__ACTIVITY LIST__.
1 – Retype the text excerpt below from "Apart from several" to "to my Granddaughter].".
2 – Name every story title given in square brackets in the text excerpt below.

TEXT EXCERPT Block Start

Apart from several harrowing accounts of separations brought about by the migration of sons and daughters (the diaspora), an experience familiar to people of many cultures over the millennia, but accelerated and intensified by the major demographic shifts occurring throughout the twentieth century, this collection contains tales of childless women who nurture daughters not their own biologically [Vasiliki Nihas: Atalante Battles the Harpies]; women who become mothers later in life than most [Konstandina Dounis: Sophia]; women whose children perish [Vasso Kalamaras: Kyra-Kalli's Daughter]; women who write letters to a future grandchild [Gillian Bouras: Letter to my Granddaughter].

TEXT EXCERPT Block End
DATASET RECORDS Block Start

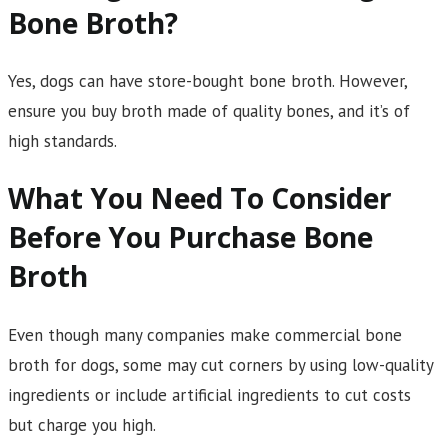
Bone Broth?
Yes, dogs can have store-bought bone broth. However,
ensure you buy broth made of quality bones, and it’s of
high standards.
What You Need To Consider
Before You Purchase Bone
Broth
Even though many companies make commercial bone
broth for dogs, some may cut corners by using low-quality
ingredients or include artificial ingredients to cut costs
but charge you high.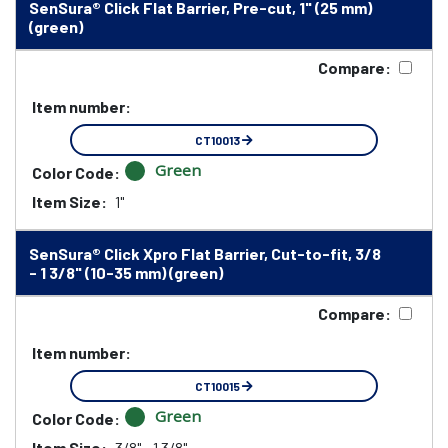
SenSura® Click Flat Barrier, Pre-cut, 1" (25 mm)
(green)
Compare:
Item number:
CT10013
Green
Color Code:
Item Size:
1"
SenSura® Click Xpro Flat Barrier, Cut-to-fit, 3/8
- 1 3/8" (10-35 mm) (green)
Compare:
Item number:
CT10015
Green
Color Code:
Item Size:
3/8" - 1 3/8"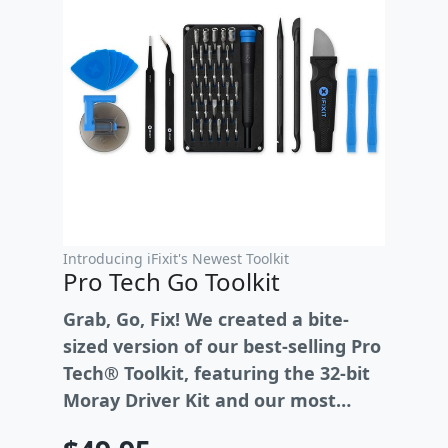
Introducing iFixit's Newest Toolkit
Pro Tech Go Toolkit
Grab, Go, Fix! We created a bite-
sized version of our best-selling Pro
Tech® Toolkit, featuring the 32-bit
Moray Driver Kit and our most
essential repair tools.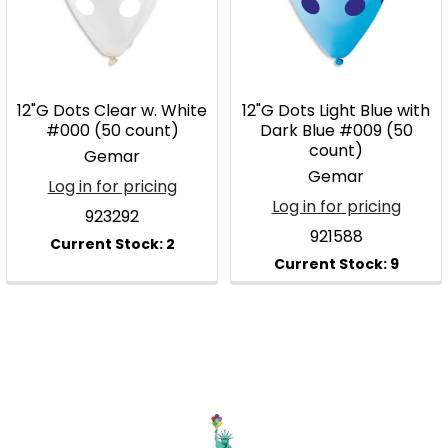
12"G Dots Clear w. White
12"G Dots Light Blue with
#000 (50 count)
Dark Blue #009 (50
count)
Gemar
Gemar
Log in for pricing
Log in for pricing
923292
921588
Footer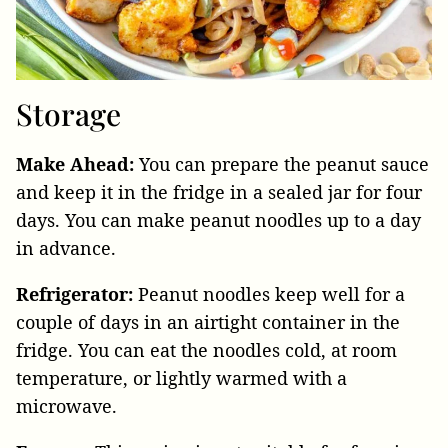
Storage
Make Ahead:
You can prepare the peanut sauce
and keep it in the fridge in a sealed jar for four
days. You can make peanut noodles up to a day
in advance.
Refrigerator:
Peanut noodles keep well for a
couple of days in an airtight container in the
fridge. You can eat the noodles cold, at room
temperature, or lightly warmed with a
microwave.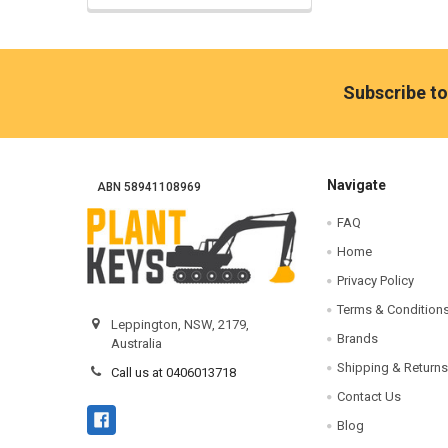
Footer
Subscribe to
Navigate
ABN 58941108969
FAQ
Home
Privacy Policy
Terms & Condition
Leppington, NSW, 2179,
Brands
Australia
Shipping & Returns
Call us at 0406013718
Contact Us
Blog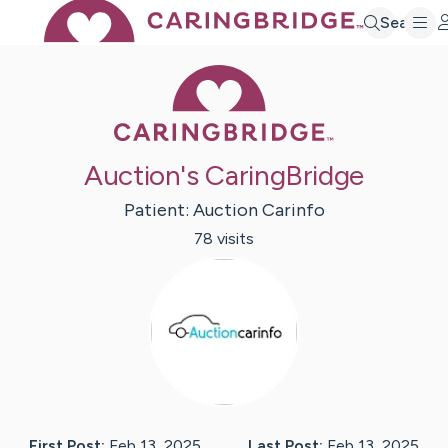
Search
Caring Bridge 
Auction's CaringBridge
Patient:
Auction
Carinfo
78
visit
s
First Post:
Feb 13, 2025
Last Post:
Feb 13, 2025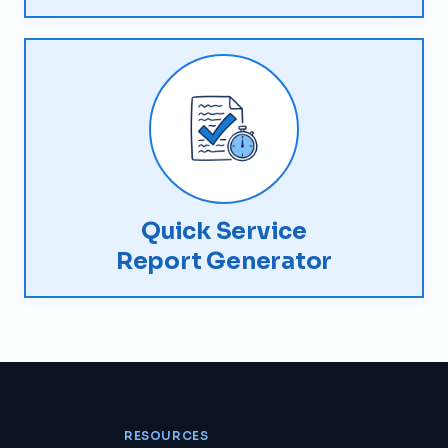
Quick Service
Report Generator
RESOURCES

DATASET RECORDS Block End

__ANSWERS FOR THE EXERCISE__.
1 –
Apart from several harrowing accounts of separations brought about by the migration of sons and daughters (the diaspora), an experience familiar to people of many cultures over the millennia, but accelerated and intensified by the major demographic shifts occurring throughout the twentieth century, this collection contains tales of childless women who nurture daughters not their own biologically [Vasiliki Nihas: Atalante Battles the Harpies]; women who become mothers later in life than most [Konstandina Dounis: Sophia]; women whose children perish [Vasso Kalamaras: Kyra-Kalli's Daughter]; women who write letters to a future grandchild [Gillian Bouras: Letter to my Granddaughter].

2 –
Atalante Battles the Harpies
Sophia
Kyra-Kalli's Daughter
Letter to my Granddaughter